= National Junior Girls Chess Championship (India) =

The National Junior Girls (Under-19) Chess Championship is an annual national-level chess tournament for Indian female players under the age of 19. The championship is held in different cities across India and serves as one of the most important junior chess competitions in the country. As of 2025, a total of 39 editions of the tournament have been conducted.

The competition is open to players who are under 19 years of age and actively competing in professional chess. The championship provides a significant platform for emerging Indian chess players to gain competitive experience and advance toward the international level.

▶ [Information provided]
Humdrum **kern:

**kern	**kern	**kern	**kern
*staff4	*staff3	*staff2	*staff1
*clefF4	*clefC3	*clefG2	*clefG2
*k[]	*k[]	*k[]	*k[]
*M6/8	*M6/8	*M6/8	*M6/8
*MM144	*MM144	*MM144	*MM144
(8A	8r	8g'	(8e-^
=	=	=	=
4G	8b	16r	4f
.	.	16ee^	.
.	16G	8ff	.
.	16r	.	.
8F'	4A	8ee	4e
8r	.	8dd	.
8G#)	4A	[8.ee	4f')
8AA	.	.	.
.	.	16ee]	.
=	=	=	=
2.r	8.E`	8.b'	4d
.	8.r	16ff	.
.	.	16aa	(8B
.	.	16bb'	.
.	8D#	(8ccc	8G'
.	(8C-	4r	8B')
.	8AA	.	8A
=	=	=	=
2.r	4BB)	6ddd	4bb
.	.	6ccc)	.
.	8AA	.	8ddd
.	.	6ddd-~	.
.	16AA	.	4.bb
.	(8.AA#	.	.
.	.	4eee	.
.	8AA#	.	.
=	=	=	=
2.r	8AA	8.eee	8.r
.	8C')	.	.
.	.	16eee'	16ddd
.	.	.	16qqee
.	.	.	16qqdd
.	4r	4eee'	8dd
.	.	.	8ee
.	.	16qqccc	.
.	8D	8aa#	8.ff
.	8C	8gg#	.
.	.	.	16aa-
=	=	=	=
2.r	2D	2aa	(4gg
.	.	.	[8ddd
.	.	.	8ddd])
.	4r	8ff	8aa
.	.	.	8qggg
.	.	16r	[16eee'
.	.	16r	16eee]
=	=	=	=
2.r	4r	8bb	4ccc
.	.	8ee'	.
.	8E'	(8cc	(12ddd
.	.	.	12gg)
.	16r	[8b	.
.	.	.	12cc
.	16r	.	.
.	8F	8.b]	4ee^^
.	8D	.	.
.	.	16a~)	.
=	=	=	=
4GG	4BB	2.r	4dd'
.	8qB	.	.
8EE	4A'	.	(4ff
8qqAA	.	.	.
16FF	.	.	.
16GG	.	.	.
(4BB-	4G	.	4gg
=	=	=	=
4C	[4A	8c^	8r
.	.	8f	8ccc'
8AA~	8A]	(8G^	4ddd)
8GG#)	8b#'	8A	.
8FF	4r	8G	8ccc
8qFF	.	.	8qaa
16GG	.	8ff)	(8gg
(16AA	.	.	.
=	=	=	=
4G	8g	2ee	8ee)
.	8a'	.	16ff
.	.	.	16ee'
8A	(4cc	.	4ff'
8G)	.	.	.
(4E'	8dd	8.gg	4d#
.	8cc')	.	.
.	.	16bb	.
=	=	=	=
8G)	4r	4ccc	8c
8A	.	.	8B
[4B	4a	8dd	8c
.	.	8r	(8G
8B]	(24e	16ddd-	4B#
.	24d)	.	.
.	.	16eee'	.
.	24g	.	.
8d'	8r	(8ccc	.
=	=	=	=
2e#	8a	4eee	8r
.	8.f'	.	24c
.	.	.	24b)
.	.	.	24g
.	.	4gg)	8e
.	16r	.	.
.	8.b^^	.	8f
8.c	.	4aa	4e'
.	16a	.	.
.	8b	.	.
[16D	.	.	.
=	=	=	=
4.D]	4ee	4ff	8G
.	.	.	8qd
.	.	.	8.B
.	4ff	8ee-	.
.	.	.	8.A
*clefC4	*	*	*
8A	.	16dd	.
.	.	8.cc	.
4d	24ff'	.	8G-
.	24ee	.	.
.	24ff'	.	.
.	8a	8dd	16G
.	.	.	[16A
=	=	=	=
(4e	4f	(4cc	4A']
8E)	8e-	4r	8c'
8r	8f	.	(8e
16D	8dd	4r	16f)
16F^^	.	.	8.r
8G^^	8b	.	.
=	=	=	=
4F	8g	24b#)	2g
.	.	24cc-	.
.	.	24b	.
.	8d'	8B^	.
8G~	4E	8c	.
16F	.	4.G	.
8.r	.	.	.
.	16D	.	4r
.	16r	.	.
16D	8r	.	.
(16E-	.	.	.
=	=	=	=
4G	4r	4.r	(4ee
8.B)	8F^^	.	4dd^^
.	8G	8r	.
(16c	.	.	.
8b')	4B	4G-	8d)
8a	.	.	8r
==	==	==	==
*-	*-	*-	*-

▶ [Stated problem] Copy the stretch of the text on the National Junior Girls Chess Championship from "The competition is" through "the international level.".

▶ [Solution to this exercise]
The competition is open to players who are under 19 years of age and actively competing in professional chess. The championship provides a significant platform for emerging Indian chess players to gain competitive experience and advance toward the international level.